Cody Eakin made it 4-0 with 5:35 to play, as he and Marchessault capitalized on a turnover and slammed the puck home on a partial 2-on-1. The Flames challenged the goal, hoping to have it reversed on a missed offside call, but a quick look-see on video confirmed it was a good goal.
On the ensuing delay-of-game penalty, Stone put the Knights up by five with his ninth of the year.
Karlsson added insult to injury with the six-nil tally at 2:32 to play - a swooping backhander that caught Talbot off guard.

THEY SAID IT:

Tkachuk on what went wrong:
"It's not fun being down in games, it's not fun leaving our goalie out to dry. We've done that a little bit too much here."
Monahan on looking ahead to Tuesday:
"We've got a quality team here. There's not much to talk about right now. It's on ice. But we have to be better."
Giordano on generating offence:
"We're getting our chances early in games and we're not converting. I think a lot of us had some really good looks. The puck doesn't go in, you get down a few, and then ... you've got to press a little bit to try and get one. The snowball went there in the third when they got three, four five. I had an open net right before that third one, so if we score there... That's something we're all guilty of right now. We're not bearing down and putting those ones in."
Peters on when the game got away:
"I thought we battled through 40, and had a tough one in the final 20."

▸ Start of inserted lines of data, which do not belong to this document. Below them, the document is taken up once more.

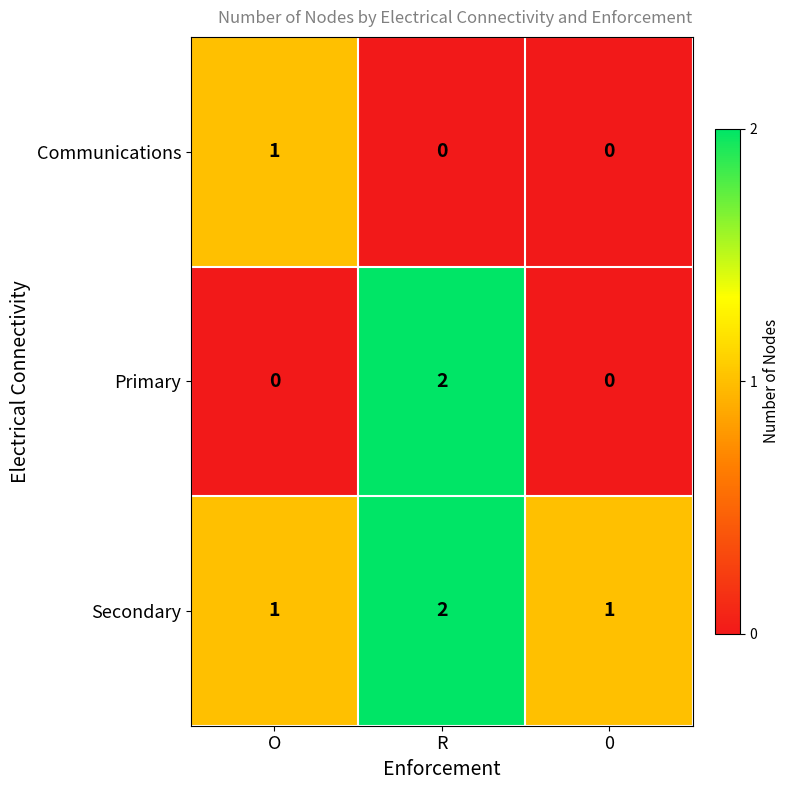

Is it true that Primary equals 0 at O?

True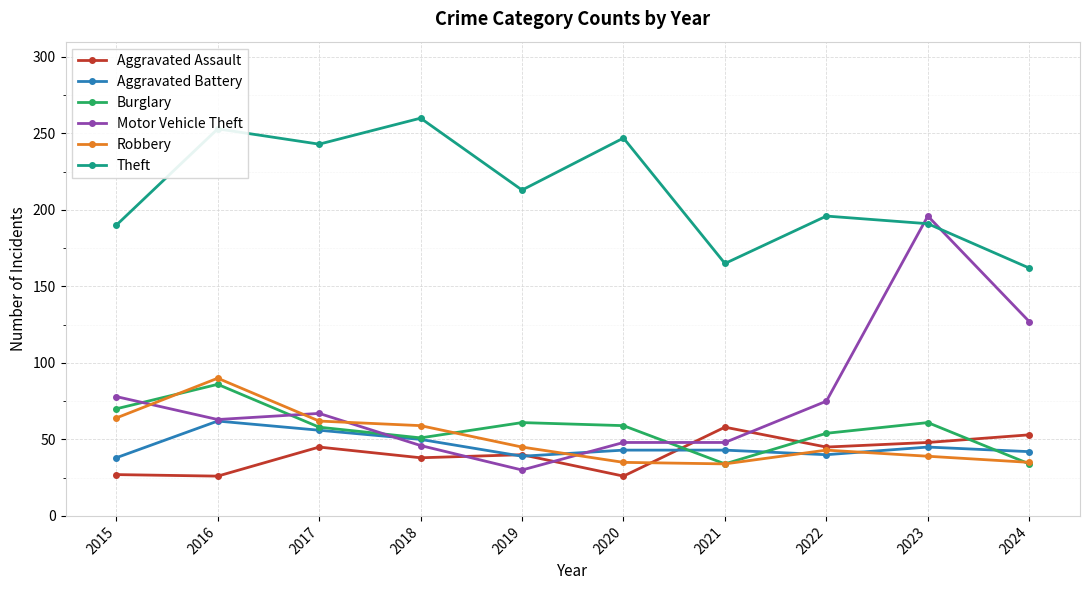

True or false: Burglary has more than 1 interior local peaks.

True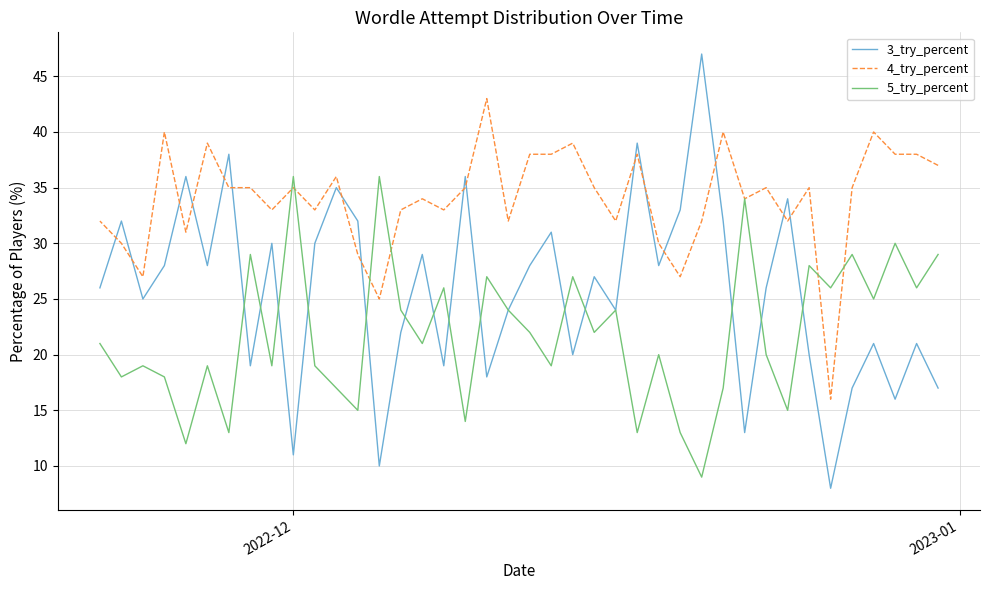

Is it true that 4_try_percent equals 51 at 19?

False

"I thought we battled through 40."

ONE-TIMERS:

Johnny Gaudreau needs one point to tie Lanny McDonald for the 12th-most points (406) in franchise history. Fellow Flame Mark Giordano is currently eighth with 465 (133G, 332A) to his name, while Jarome Iginla is the all-time frontrunner with 1,095 (525G, 570A) in 1,219 games in the Flaming C. … Prior to the game, Dillon Dube was recalled from the Flames' AHL affiliate, the Stockton Heat, and Alan Quine was re-assigned to make space on the roster. Dube, who was a point-per-game player (4G, 9A) in 13 games on the farm, had two shots in 14:23 in his return… Sam Bennett did not play due to an upper-body injury. … Travis Hamonic left the game midway through the second and did not return due to a lower-body injury. … Oliver Kylington took a high hit from Ryan Reaves late in the third period and was pulled by the concussion spotter. He did return late, for upwards of five minutes, the Flames had only four defencemen available.

THE LINEUP:

Here are the forward lines, D pairings and goalie to start Saturday's game (starters in bold):
FORWARDS
Johnny Gaudreau - Sean Monahan - Elias Lindholm
Andrew Mangiapane - Mikael Backlund - Matthew Tkachuk
Milan Lucic - Derek Ryan - Dillon Dube
Tobias Rieder - Mark Jankowski - Michael Frolik
DEFENCE
Mark Giordano - Rasmus Andersson
Noah Hanifin - Travis Hamonic
Oliver Kylington - Michael Stone
GOALTENDER
Cam Talbot

UP NEXT:

The Flames return home to host the playoff rival Colorado Avalanche on Tuesday (
click here for tickets
), before hitting the road once again, beginning on Thursday against the defending the Stanley Cup champion St. Louis Blues. Stops in Philadelphia, Pittsburgh and Buffalo follow to close out the month of November.